Chez Iberia, on réfute cette théorie. « Mais si les pilotes s’entêtent à poursuivre leurs grèves, nous allons réellement perdre du poids », insiste la compagnie. Selon elle, chaque jour de grève coûterait 3 millions d’euros. Une situation qui ne va pas arranger les résultats. Déjà en 2011, Iberia affichait des pertes de 98 millions d’euros contre des bénéfices de 89 millions d’euros en 2010. Entre la baisse de la demande sur le marché espagnol et la hausse de la facture du pétrole (+ 30 %), la chute a été rude. Le Sepla réclame une autre organisation et met en avant les concessions qu’il accepterait : « Notre dernière proposition consistait à augmenter le nombre d’heures de travail et de 30 % la productivité, à réduire la charge salariale de moitié en baissant les primes des commandants et à créer 3 nouvelles catégories salariales pour faire diminuer les salaires des nouveaux pilotes. Nous proposions aussi d’éviter les nuits sur place et donc les frais pour les pilotes sur les courtes et moyennes distances.
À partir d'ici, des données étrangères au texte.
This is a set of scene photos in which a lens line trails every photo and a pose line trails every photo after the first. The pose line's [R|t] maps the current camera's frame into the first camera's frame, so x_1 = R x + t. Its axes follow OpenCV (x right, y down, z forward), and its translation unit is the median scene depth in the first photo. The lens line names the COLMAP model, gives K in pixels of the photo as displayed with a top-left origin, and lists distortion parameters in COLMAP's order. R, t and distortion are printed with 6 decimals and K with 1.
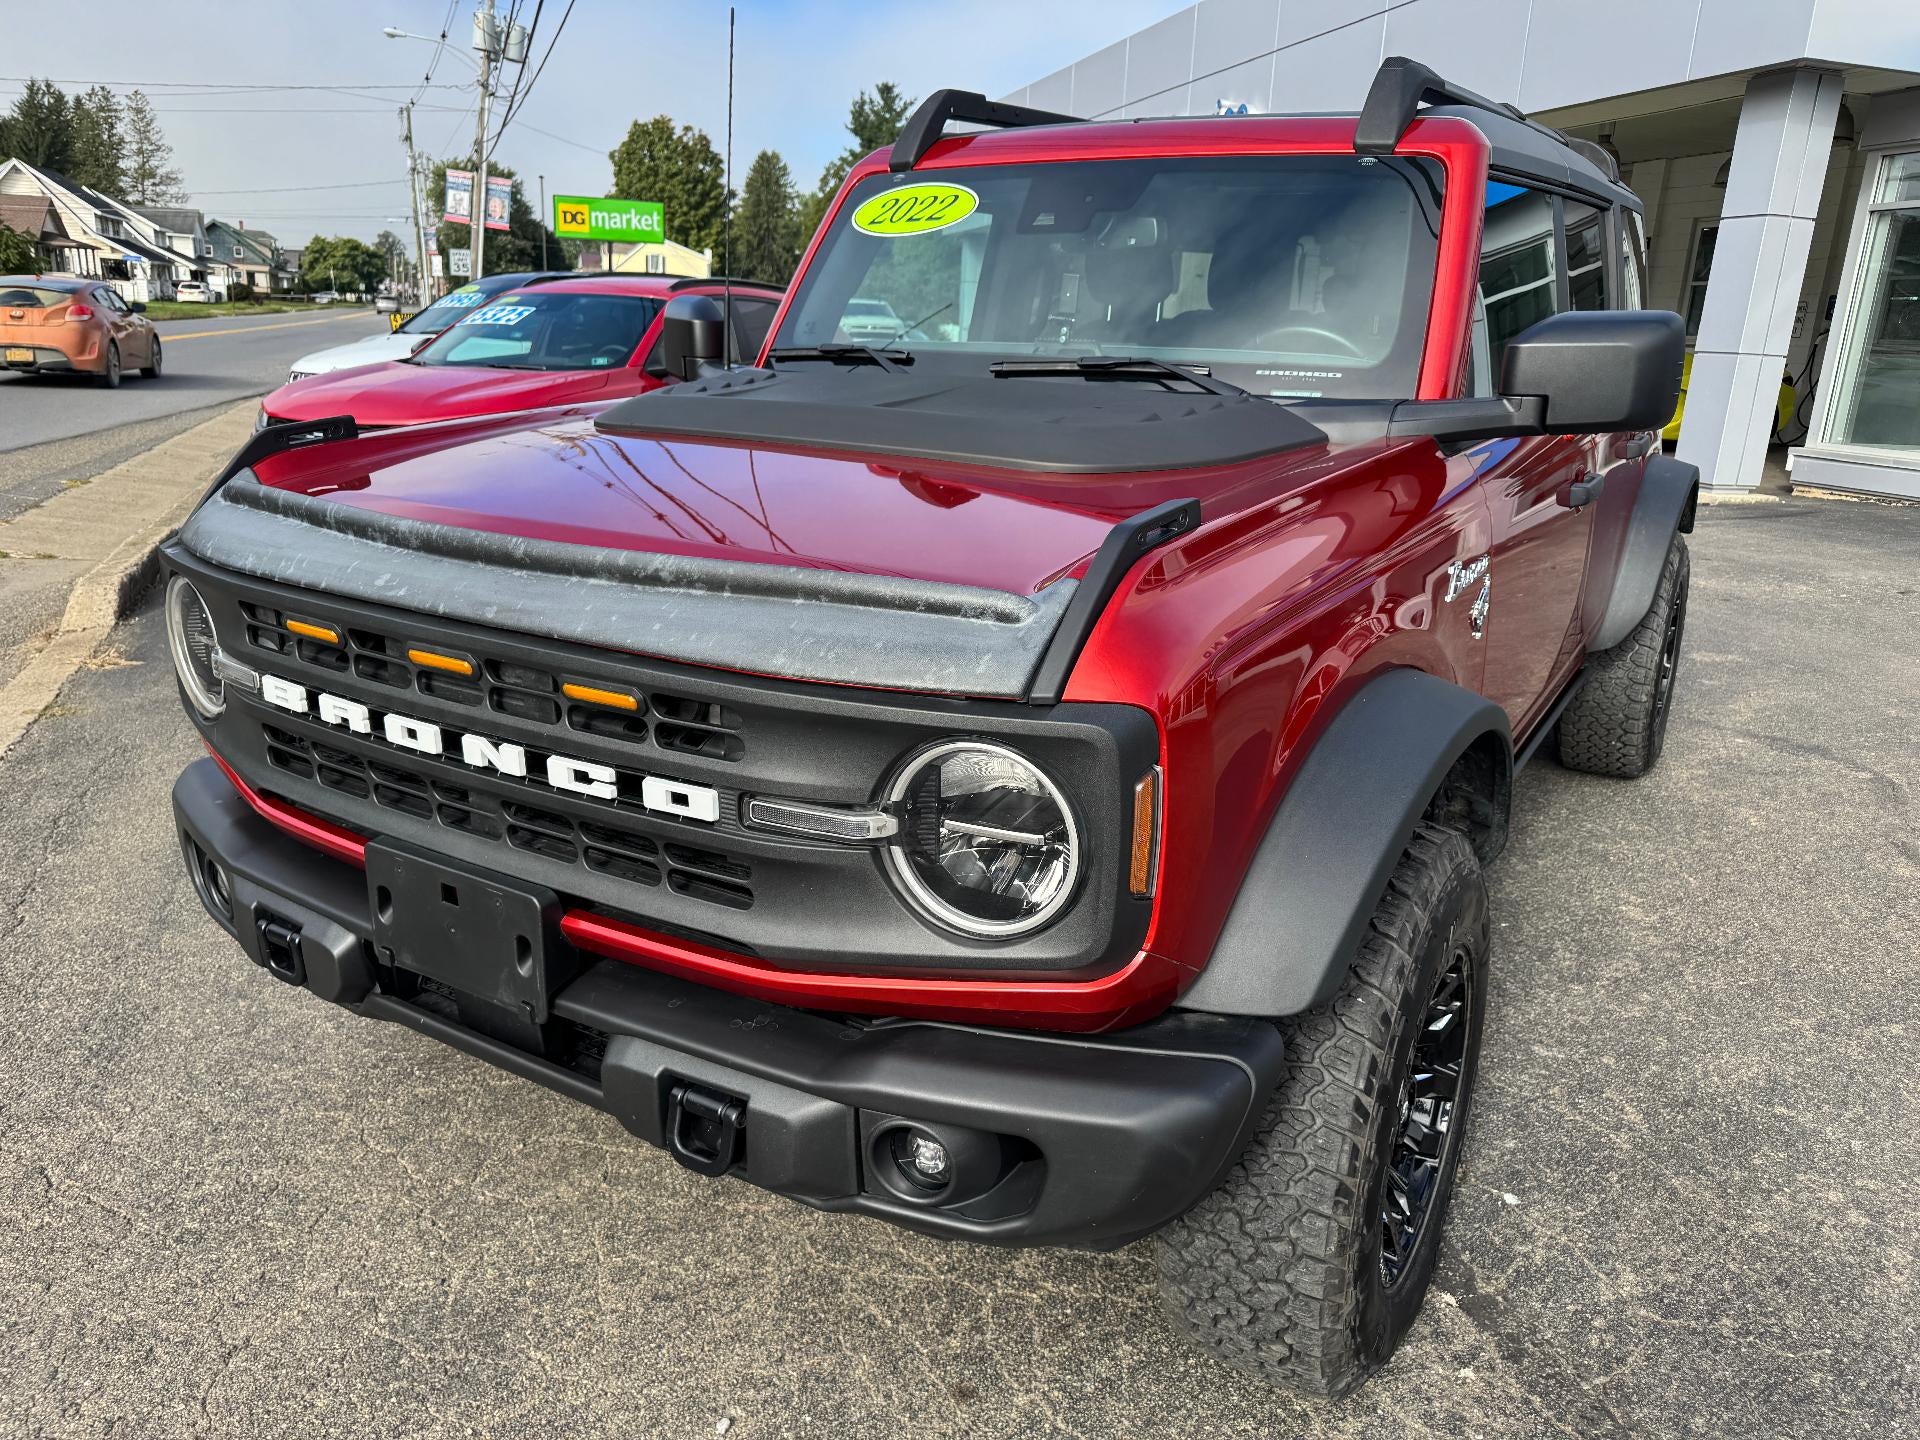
lens RADIAL K [[1359.6, 0, 969.2], [0, 1359.6, 719.0], [0, 0, 1]] dist [0.035293, -0.044416]
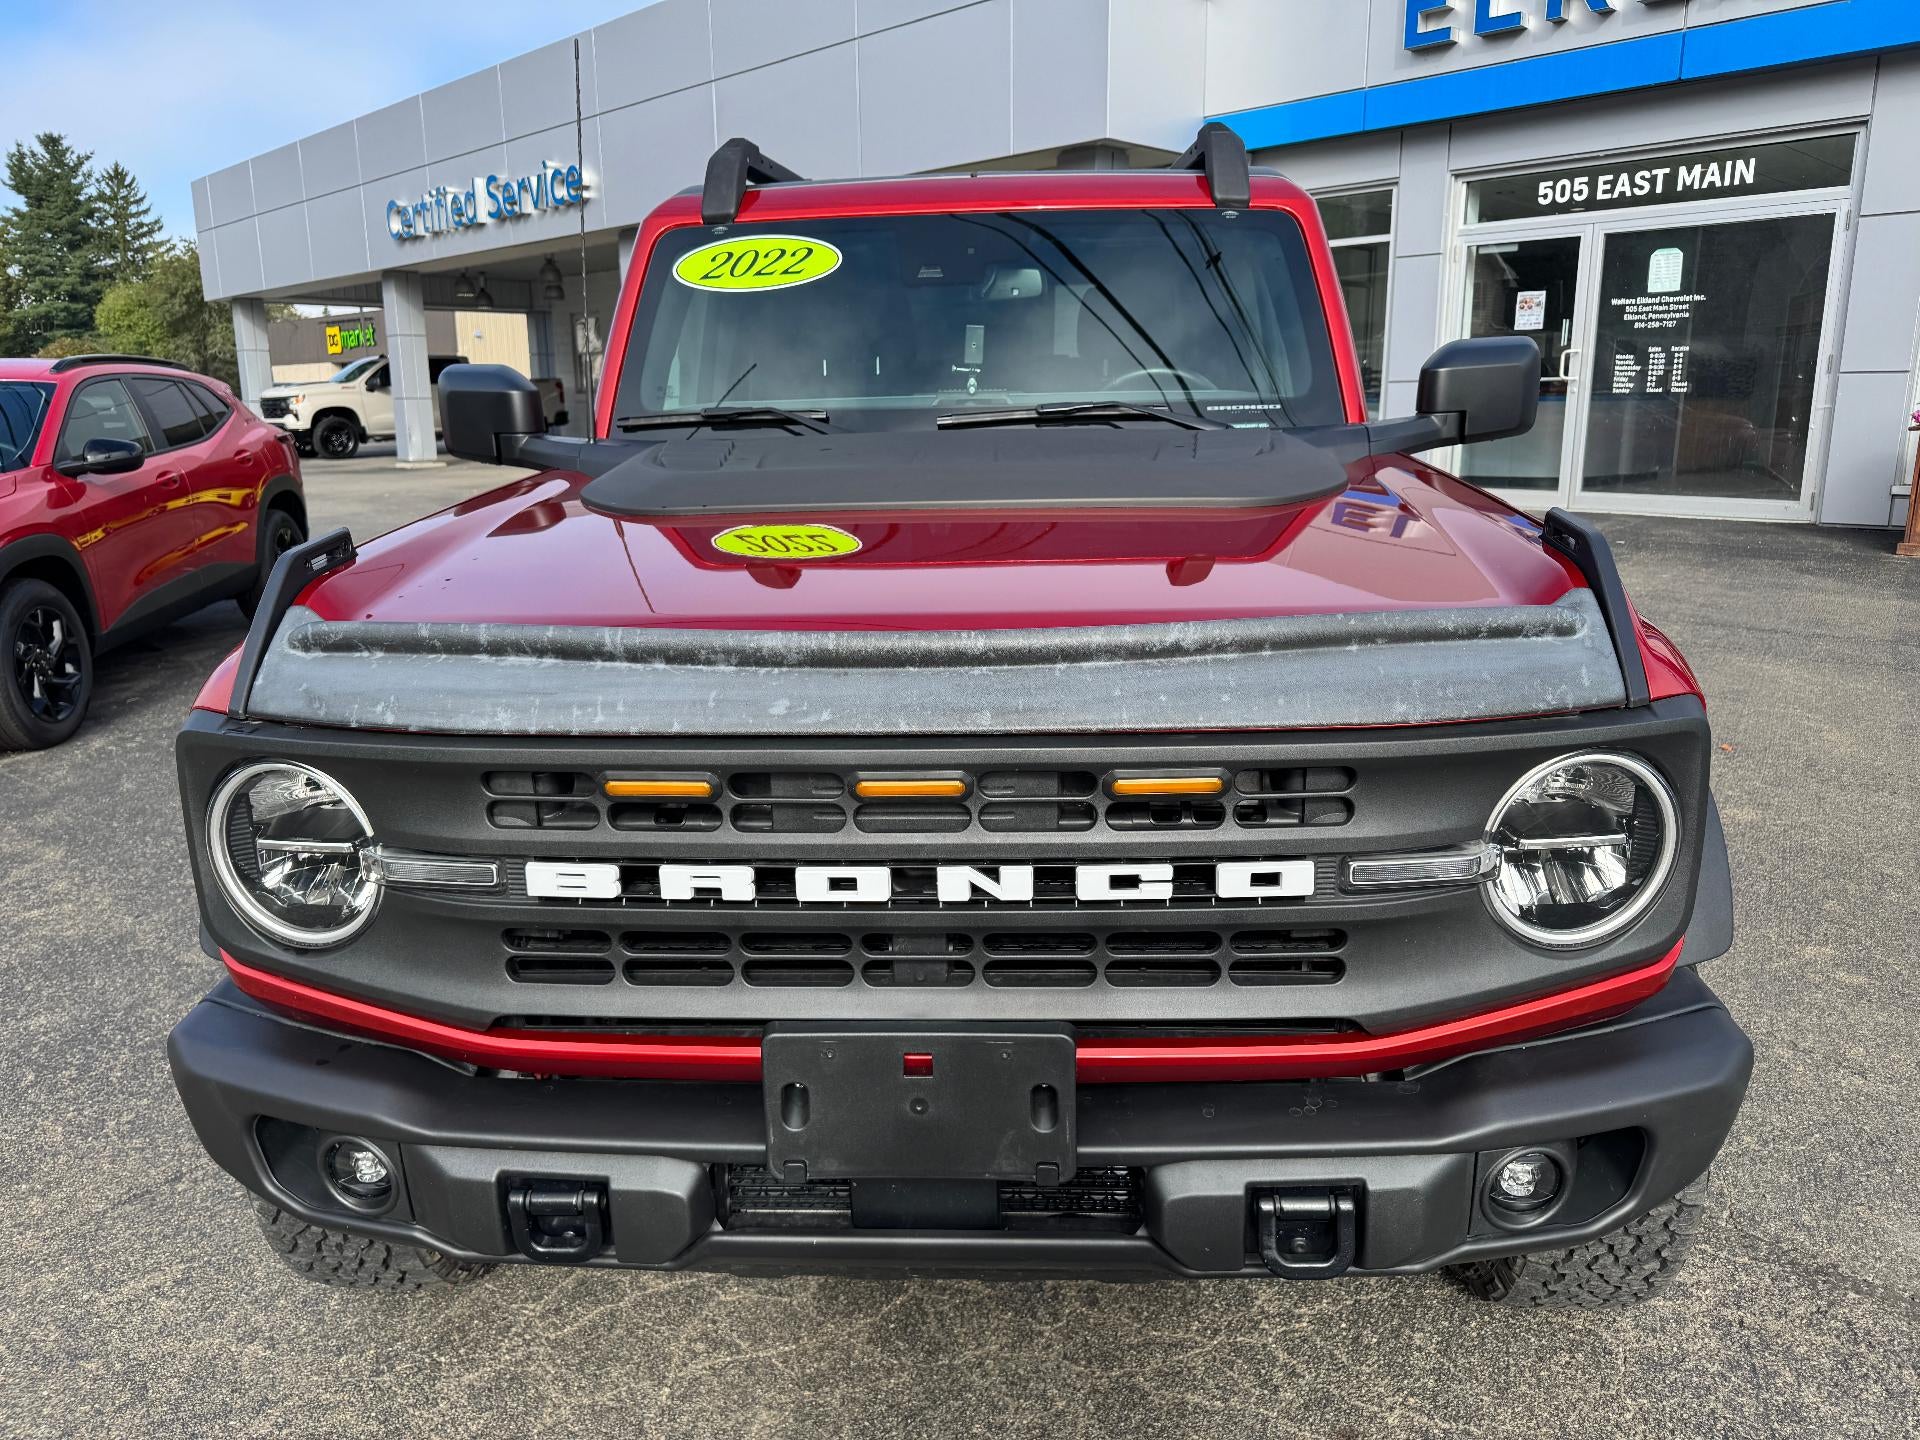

Nous négocions depuis deux ans et, soudain, en septembre 2011, la compagnie a changé d’avis en voulant créer Iberia Express. »

Iberia ne nie pas la bonne volonté de ses pilotes, mais revendique des économies rapides : « Avec notre solution, nous économiserons 100 millions d’euros. Leur plan, à court terme, économise tout au plus 15 millions d’euros. Les nouveaux pilotes entreraient, certes, avec des salaires moins élevés mais grimperaient au fil des années et nous coûteraient donc plus cher. » Le médiateur va, à coup sûr, avoir du travail.